SIMON_VHDL

For my final year project in college, I was asked to develop an implementation of the SIMON block ciphers in VHDL, and review my design’s performance regarding logical efficiency and hardware usage. This repo was used in the development of this project. Here one can find the three VHDL designs I created, sorted into types 1, 2 and 3

tl;dr

I wrote 3 different versions of the same encryption system (with different properties) in VHDL (which is like a language for describing circuits), then there’s c++ code that you can compile on a Raspberry Pi which is wired up to the circuit testing board, which will use the circuit to encrypt or decrypt stuff.

Also there’s lots of testing notes, and a snazzy Java demo that uses the c++ code (which you can see in action here: https://www.youtube.com/watch?v=CTbJnPhZdKI)

Folder Layout
What is Simon
Developed Designs
VHDL Code
C++ Code
Links to Things

Folder Layout

.
├── documents
│   ├── demo
│   │   ├── c++
│   │   ├── files
│   │   ├── java
│   │   │   ├── monitorSide
│   │   │   └── piSide
│   │   └── vhdl
│   ├── images
│   ├── implementation
│   │   ├── samples
│   │   └── system
│   └── zybo
│
├── type_1
│   ├── computerside
│   ├── method
│   └── unified
├── type_2
│   ├── computerside
│   ├── method
│   └── unified
└── type_3
    ├── computerside
    ├── method
    ├── modeAndMethod_encryptOnly
    └── unified

The documents folder contains the demo files and handy simon-cipher related information.

'demo' contains a complete set of java, c++ and VHDL files for use in demonstrating the design. One can load the VHDL design onto a development board, compile the c++ code on a Raspberry Pi (attached to the development board) and compile the Java programs on both the Pi and a display machine (networked together) The result is a pretty snazzy encryption program, which encrypts images, shows you the encrypted image, then decrypts it. You can see it in action here: Simon Encryption Java/C++/VHDL Demonstration
'images' is just a folder of pictures used in this document
The 'implementation' folder is basically a hosting area for a webPaper which can be found here: webPaper.html which talks about the cipher, how the components of the cipher work, the designs I developed and some ideas of how to use the cipher, along with a large array of process samples to help others test their designs of the cipher (something I would have liked)
'zybo': The board I used to test my designs (and work with the Raspberry Pi) is the "Zybo Zynq-7000 ARM/FPGA Development Board", which I got on lend from my project supervisor.
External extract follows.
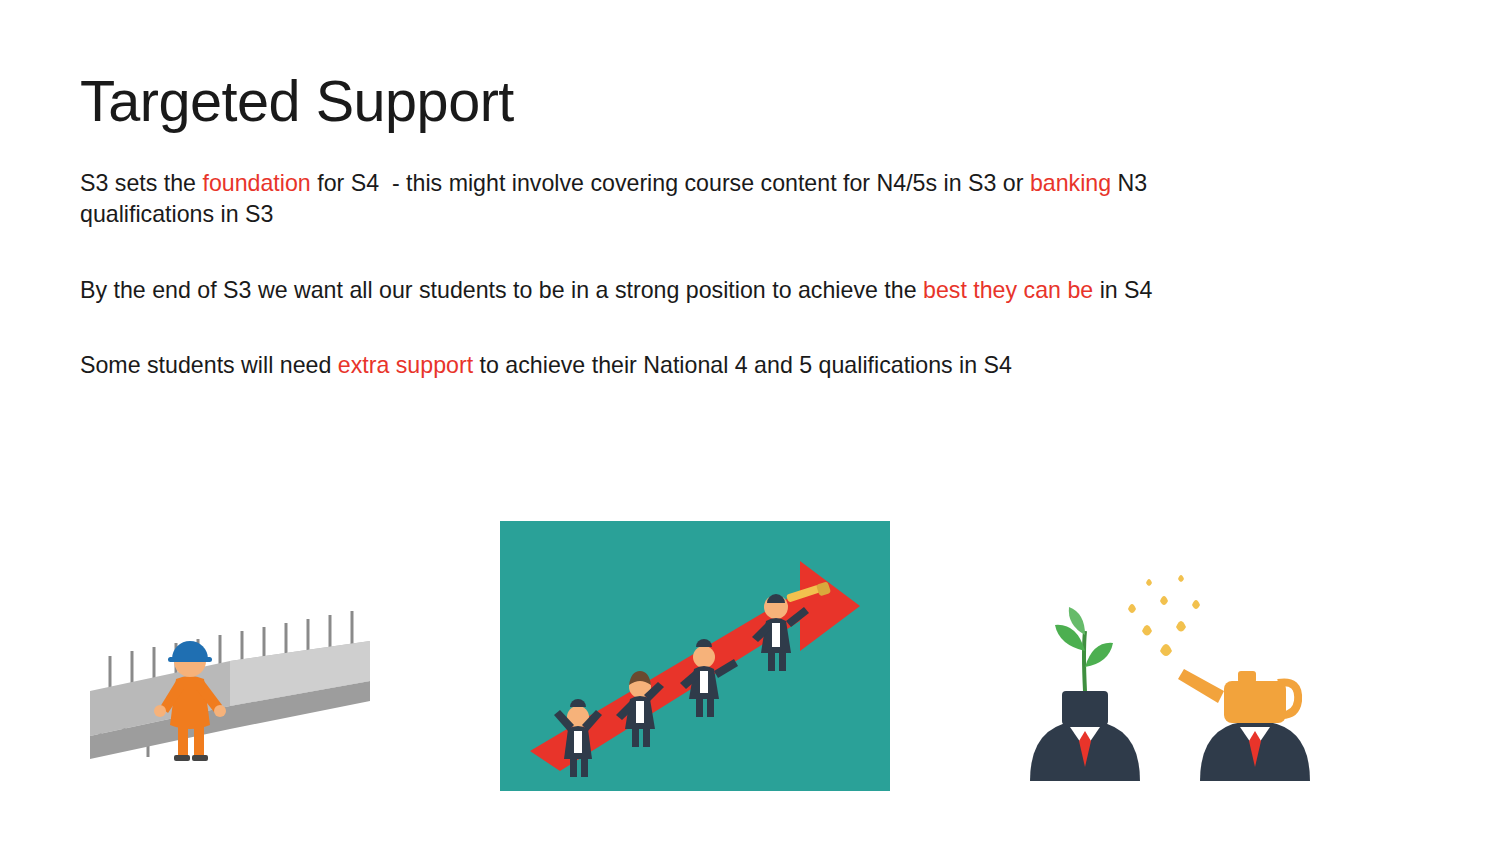Targeted Support
S3 sets the foundation for S4 - this might involve covering course content for N4/5s in S3 or banking N3 qualifications in S3
By the end of S3 we want all our students to be in a strong position to achieve the best they can be in S4
Some students will need extra support to achieve their National 4 and 5 qualifications in S4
It's essentially a FPGA chip with alot of ports to work with (and a ARM processor, but I never used it) which I usually refer to just as "zybo" or "the development board". This folder contains a VHDL file used to connect the 24 pins of my designs to the 24 zybo pin ports. There is also a file with information about connecting the Raspberry Pi to the Zybo, and a "configuration" file used by the development software to impliment the design for this board.
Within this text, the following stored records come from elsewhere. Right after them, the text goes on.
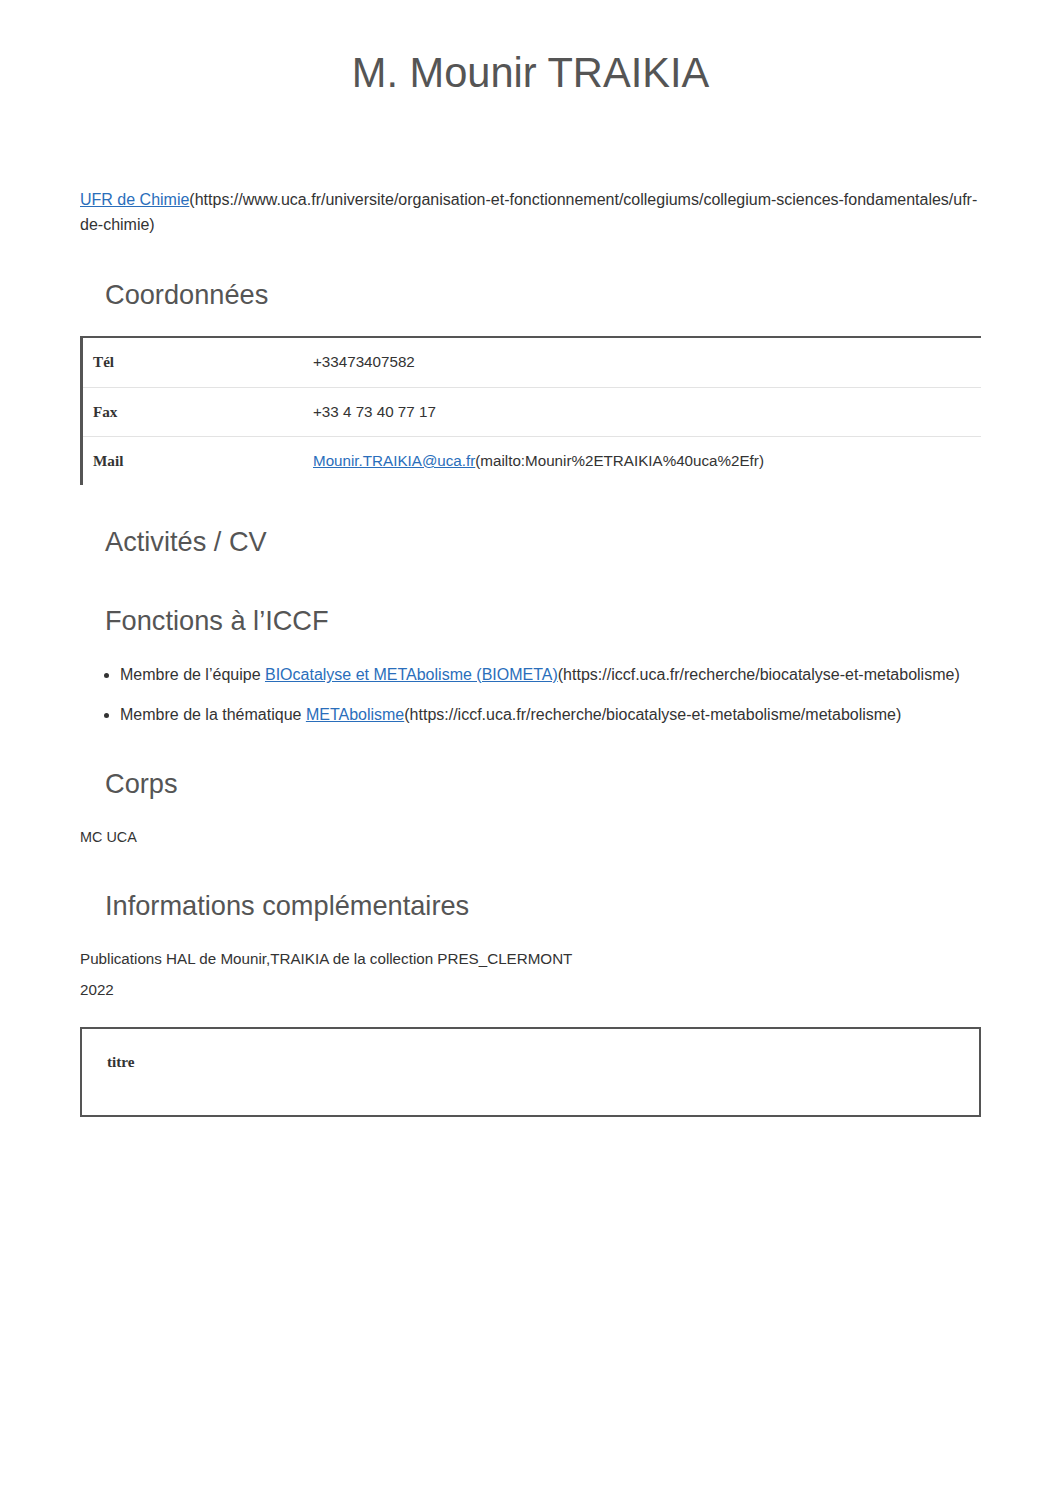M. Mounir TRAIKIA
UFR de Chimie(https://www.uca.fr/universite/organisation-et-fonctionnement/collegiums/collegium-sciences-fondamentales/ufr-de-chimie)
Coordonnées
| Tél | +33473407582 |
| Fax | +33 4 73 40 77 17 |
| Mail | Mounir.TRAIKIA@uca.fr (mailto:Mounir%2ETRAIKIA%40uca%2Efr) |
Activités / CV
Fonctions à l’ICCF
Membre de l’équipe BIOcatalyse et METAbolisme (BIOMETA)(https://iccf.uca.fr/recherche/biocatalyse-et-metabolisme)
Membre de la thématique METAbolisme(https://iccf.uca.fr/recherche/biocatalyse-et-metabolisme/metabolisme)
Corps
MC UCA
Informations complémentaires
Publications HAL de Mounir,TRAIKIA de la collection PRES_CLERMONT
2022
titre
Each of the "type_x" folders contain the subtype folders, along with testing notes and sometimes general notes. The subtype folers contain the actual VHDL code, which is explained later in this document. The 'testing notes' files contain information on the designs generated from the VHDL code, in regards to architecture size, estimated power usage, etc. The 'notes' files contain extra data needed to synthesize the design.
In addition; each folder contains a 'computerside' folder, which contains c++ code written for the Raspberry Pi. This code can be used to interface with the design, to encrypt messages, etc. This code is somewhat slow, as it uses the Linux file-system to access the pins. Other pin access method files are available in the demo section of the documents folder, which increases pin access speed considerably.

What is Simon

Simon is a balanced Feistel cipher, capable of encrypting blocks of data from 32bits up to 128bits in a single execution. In its most basic form, Simon is a collection of three different circuits; a key expander, a message encryptor and a message decryptor, referred to in this report as ‘modules‘. These circuits vary a little in response to the message and key bit lengths defined in the NSA’s paper, but operation is mainly the same for all. There are 10 different message and key bit lengths, defined in this paper as ‘methods’.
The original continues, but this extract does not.